Friday, April 4, 2008

Blood and Chocolate by Annette Curtis Klause

Blood and Chocolate by Annette Curtis Klause

Genre: Juvenile Fiction

Published in 1997

Recommended Age Group: 14 and Up

Summary: Blood and Chocolate is the story of a sixteen-year-old werewolf named Vivian. After the death of her father, who was also the pack leader, the pack moved to the suburbs of Maryland. They have a difficult time deciding on who should be the new leader and the pack fights and bickers constantly. At her new school she meets a human boy named Aiden who is sweet and hangs out with a group of people who rarely bicker and accept Vivian readily. Vivian welcomes the change and spends more time with them than with the pack.

Eventually Vivian realizes she is in love with Aiden and wonders what this will do to the already struggling pack. She wants to reveal herself to Aiden, who loves things like werewolves in books, but at the same time doesn’t want to put the pack in danger. On the night she reveals herself there is a brutal murder. Vivian wonders if she is the murderer because she has no memories from the time that the murder took place. It becomes clear that the murderer is a werewolf and the pack must catch the murderer without revealing the murderer or the pack. In the end a pack leader is chosen, Vivian finds love and peace, and the murderer is brought to justice.
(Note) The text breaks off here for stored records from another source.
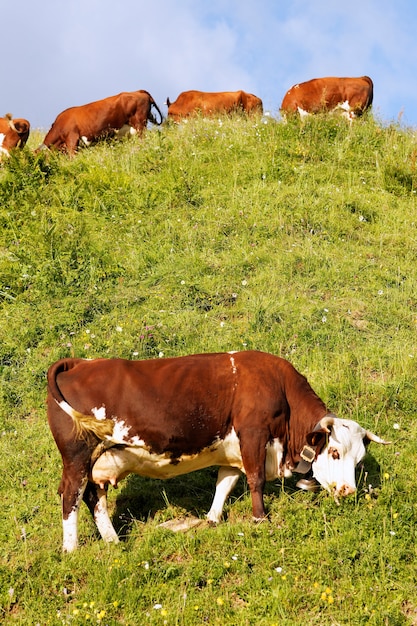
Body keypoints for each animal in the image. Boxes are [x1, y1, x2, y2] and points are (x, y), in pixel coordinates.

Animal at [47, 348, 388, 548]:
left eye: (359, 460)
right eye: (334, 452)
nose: (348, 491)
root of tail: (78, 363)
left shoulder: (232, 449)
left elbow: (225, 483)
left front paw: (212, 519)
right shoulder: (253, 434)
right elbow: (255, 480)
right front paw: (260, 519)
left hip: (99, 460)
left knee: (94, 497)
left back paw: (114, 542)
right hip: (76, 457)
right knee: (70, 496)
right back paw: (71, 549)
Personal Notes: I devoured this book starting and finishing on the same day. There were many aspects of it that were interesting to me. It shows Vivian’s struggles with acceptance and relationships both in and out of her family/pack. I was captivated by the story and loved that it was told from a werewolf’s perspective instead of the human’s. Many of the books I’ve ready about supernatural creatures are from the human’s point of view and it was a welcome twist. There were some parts that made me uncomfortable while I was reading them, Klause was a little explicit in some of her descriptions and maybe took it a step too far for the age group. There was nothing serious (like descriptions of sexual encounters) but some groping and nakedness in descriptions that never lasted longer than a sentence. Overall it was a great book, exciting, romantic and suspenseful, all the right elements for a teen reader.